Assuming the or1k backend doesn't have other bugs in this area, that would allow a script to define _GLOBAL_OFFSET_TABLE_ at somewhere other than the start of .got.plt.  If the above tests out OK, please post the patch to binutils@sourceware.org noting my preapproval, and commit.
Comment 6 whitequark 2016-08-20 11:09:58 UTC
I've verified that your suggested fix works. However, I don't have commit bit for binutils.
Comment 7 Sourceware Commits 2016-08-23 02:54:23 UTC
The master branch has been updated by Alan Modra <amodra@sourceware.org>:

https://sourceware.org/git/gitweb.cgi?p=binutils-gdb.git;h=eacfca90f1ff457d3a7be9d593040218b6208d2b

commit eacfca90f1ff457d3a7be9d593040218b6208d2b
Author: Alan Modra <amodra@gmail.com>
Date:   Tue Aug 23 12:20:59 2016 +0930

    R_OR1K_GOTOFF_* relocations
    
    	PR 20475
    	* elf32-or1k.c (or1k_elf_relocate_section): Offset from
    	_GLOBAL_OFFSET_TABLE_, not start of .got section.
Comment 8 Alan Modra 2016-08-23 02:56:23 UTC
fixed.
Comment 9 whitequark 2016-08-30 08:09:48 UTC
Reopening since further testing indicates that Alan's suggestion only worked partially. My minimal testcase, as described in the first comment, works as expected now, but the non-minimized one crashes, in a different way. Specifically, it contains the rough equivalent of the following C code in Rust (built as -fPIC as before):

    struct fmt {
      void (*fn)(void *arg);
      void *arg;
    }

    void f() {
      struct fmt x = {
        .fn  = h,
        .arg = ...,
      };
      g(&x);
    }

    void g(struct fmt *x) {
      x->fn(x->arg);
    }

    void h(void *arg);

The way it crashes is when calling x->fn(); it jumps into a garbage address.

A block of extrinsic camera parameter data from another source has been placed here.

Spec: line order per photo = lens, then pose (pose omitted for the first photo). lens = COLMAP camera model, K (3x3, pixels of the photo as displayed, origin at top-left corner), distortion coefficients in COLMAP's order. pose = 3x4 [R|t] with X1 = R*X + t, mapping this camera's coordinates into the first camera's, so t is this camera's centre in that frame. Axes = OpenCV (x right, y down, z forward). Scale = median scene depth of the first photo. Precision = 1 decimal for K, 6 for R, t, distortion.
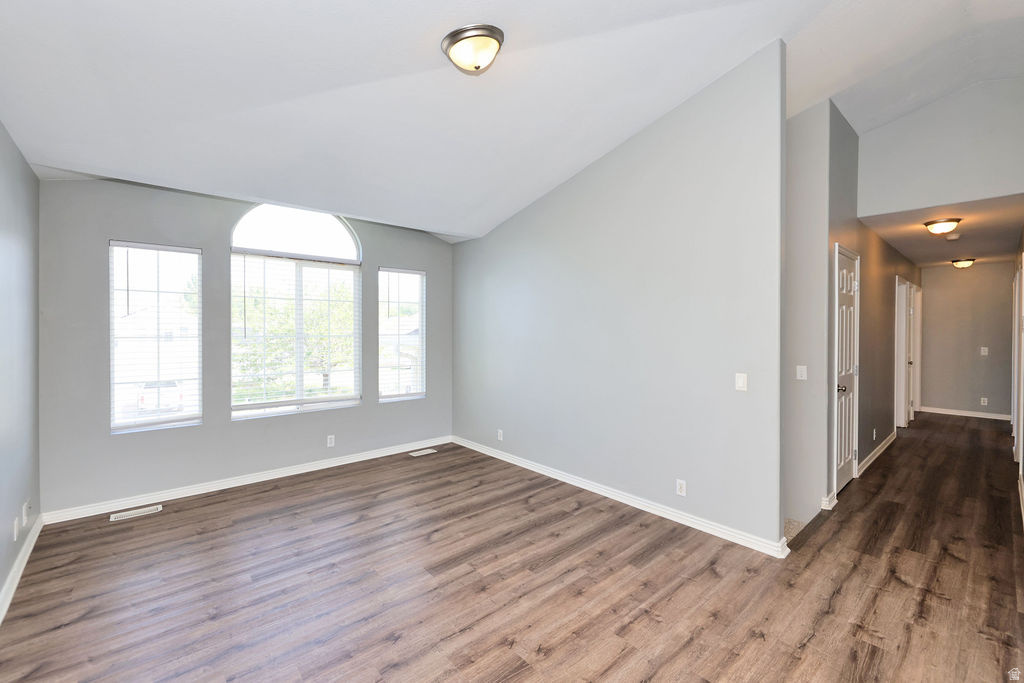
lens RADIAL K [[430.2, 0, 510.9], [0, 430.2, 333.2], [0, 0, 1]] dist [-0.003898, -0.000239]
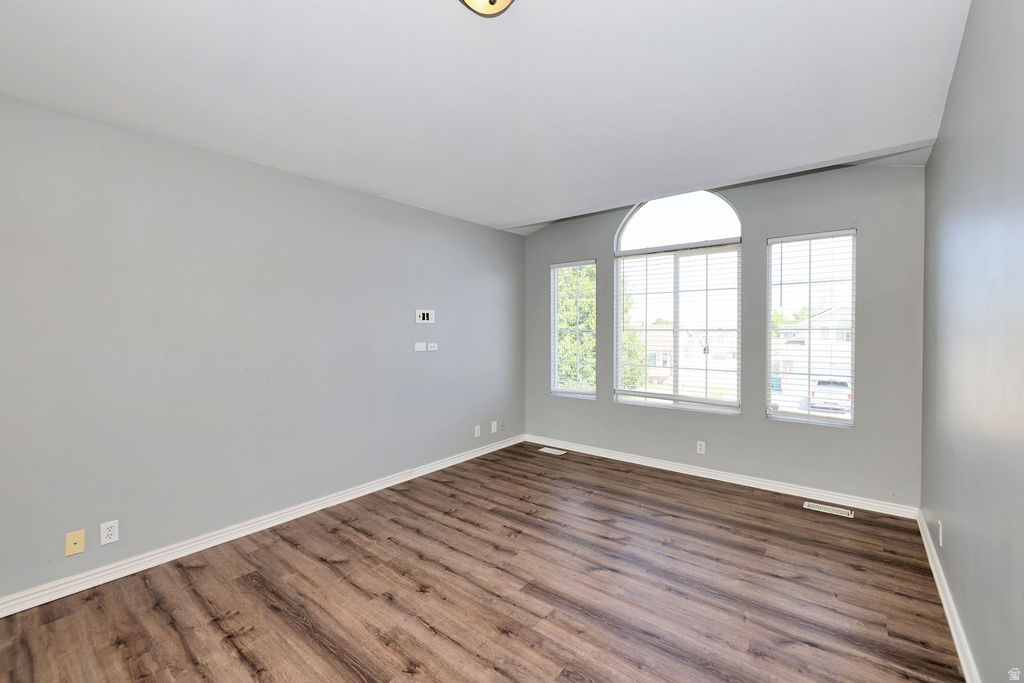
lens RADIAL K [[430.2, 0, 513.3], [0, 430.2, 336.1], [0, 0, 1]] dist [-0.003898, -0.000239]
pose [[0.170056, 0.013104, -0.985347, 0.491098], [-0.008632, 0.999893, 0.011807, 0.015313], [0.985397, 0.006498, 0.170151, 0.581600]]
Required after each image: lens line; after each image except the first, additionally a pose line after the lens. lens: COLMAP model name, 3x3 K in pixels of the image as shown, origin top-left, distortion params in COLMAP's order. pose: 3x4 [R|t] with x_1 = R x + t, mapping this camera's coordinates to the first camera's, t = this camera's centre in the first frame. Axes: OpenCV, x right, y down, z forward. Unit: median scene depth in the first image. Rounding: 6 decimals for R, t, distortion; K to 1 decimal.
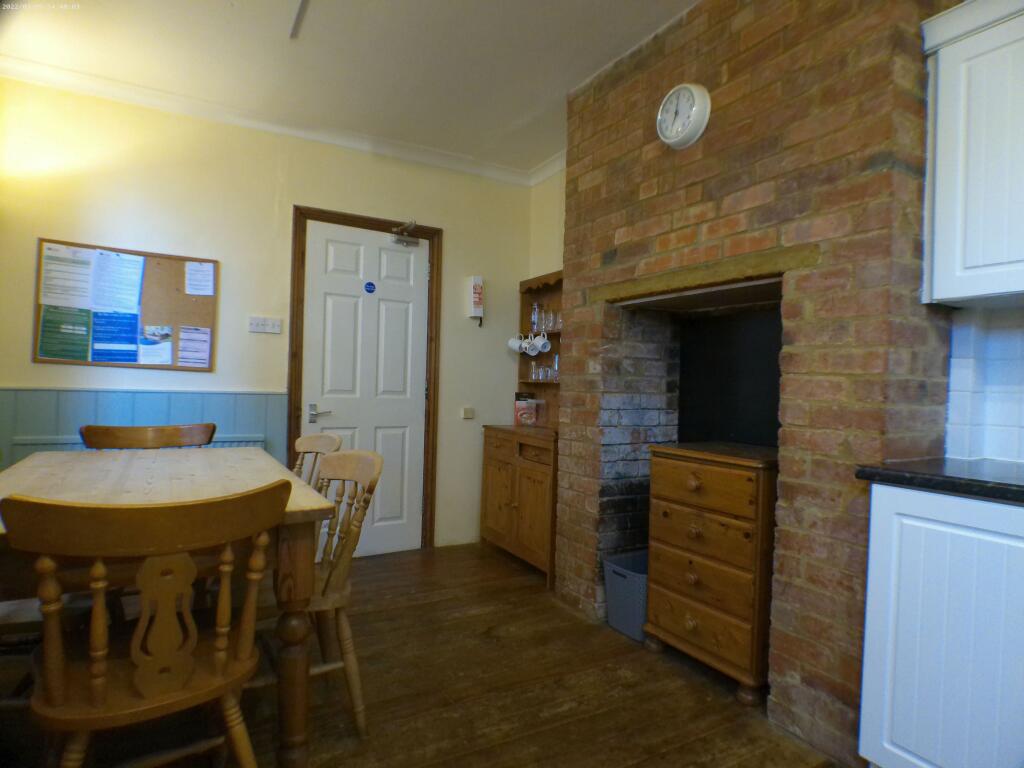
lens RADIAL K [[598.9, 0, 515.9], [0, 598.9, 388.0], [0, 0, 1]] dist [-0.039277, 0.000533]
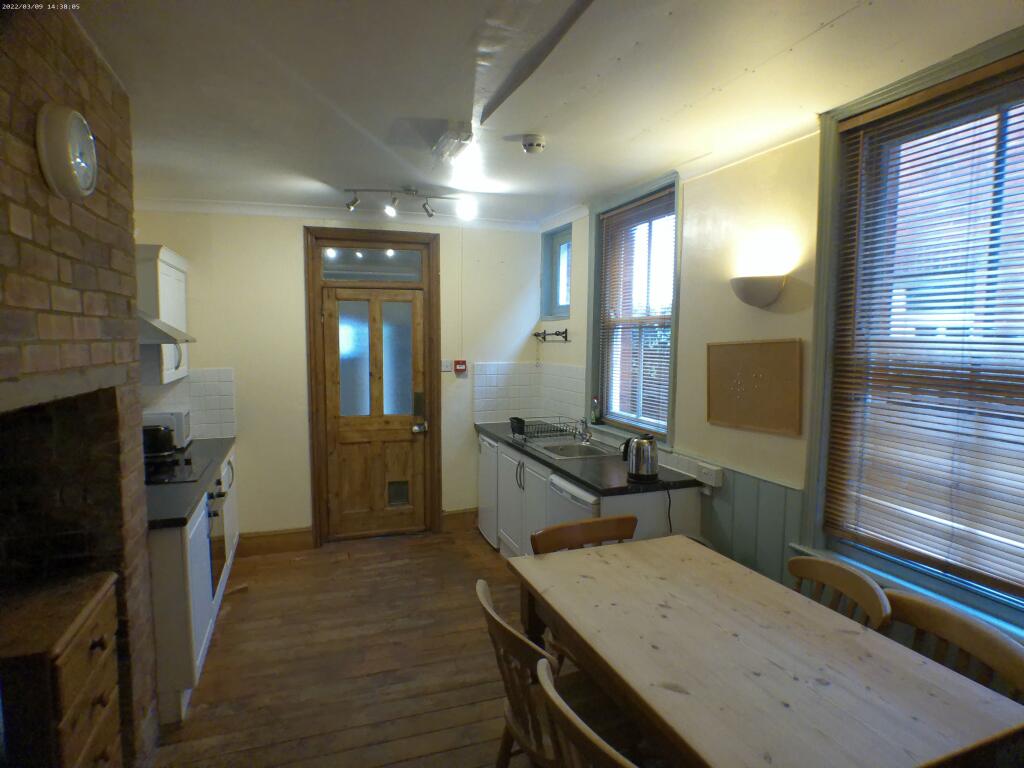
lens RADIAL K [[598.9, 0, 516.7], [0, 598.9, 388.4], [0, 0, 1]] dist [-0.039277, 0.000533]
pose [[-0.984926, -0.045024, 0.167016, -0.300463], [-0.028735, 0.994703, 0.098693, -0.220908], [-0.170575, 0.092406, -0.981002, 1.329134]]
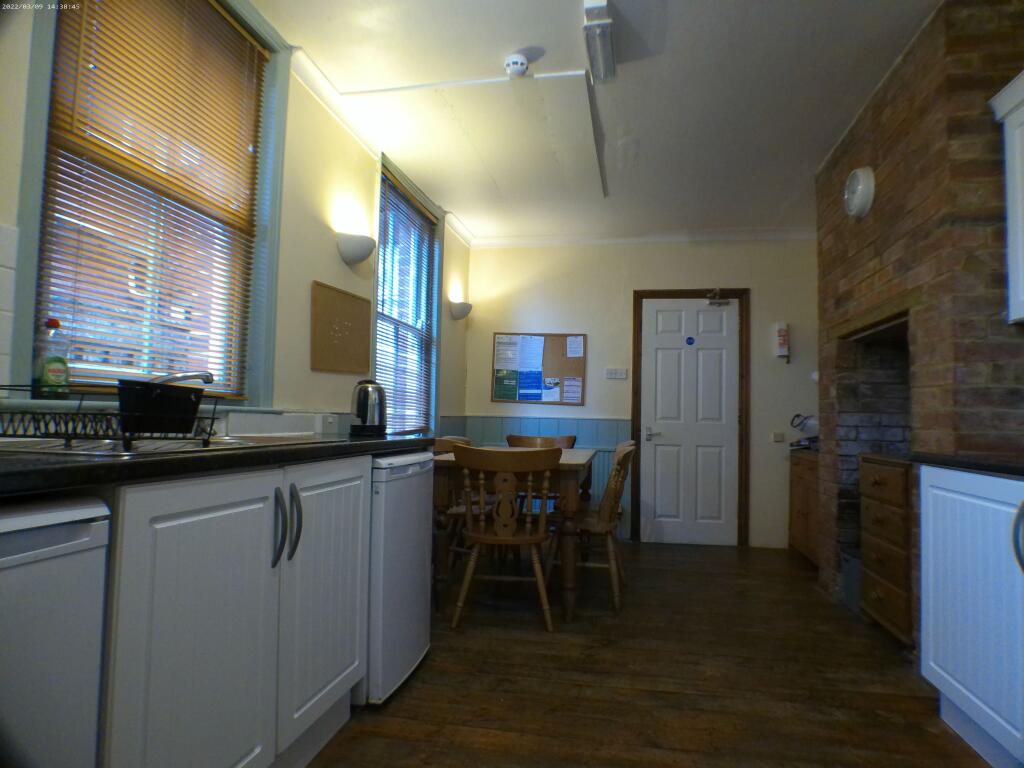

It is not yet clear to me what is the root cause. However, I suspect that R_OR1K_GOT16 is at fault, because pinning _GLOBAL_OFFSET_TABLE_ to the beginning of .got as before makes the code work as expected.
Comment 10 whitequark 2016-08-30 08:33:19 UTC
Unfortunately the problem resists my attempts to write a minimal testcase. I do not have any more time to spend debugging this, although I will gladly test any suggestions.

As a fix, I suggest forcing _GLOBAL_OFFSET_TABLE_ to the beginning of .got and this is the workaround I will be using locally.
Comment 11 Alan Modra 2024-02-29 23:44:41 UTC
I think this has been fixed, if not a report against 2.25 is way too old.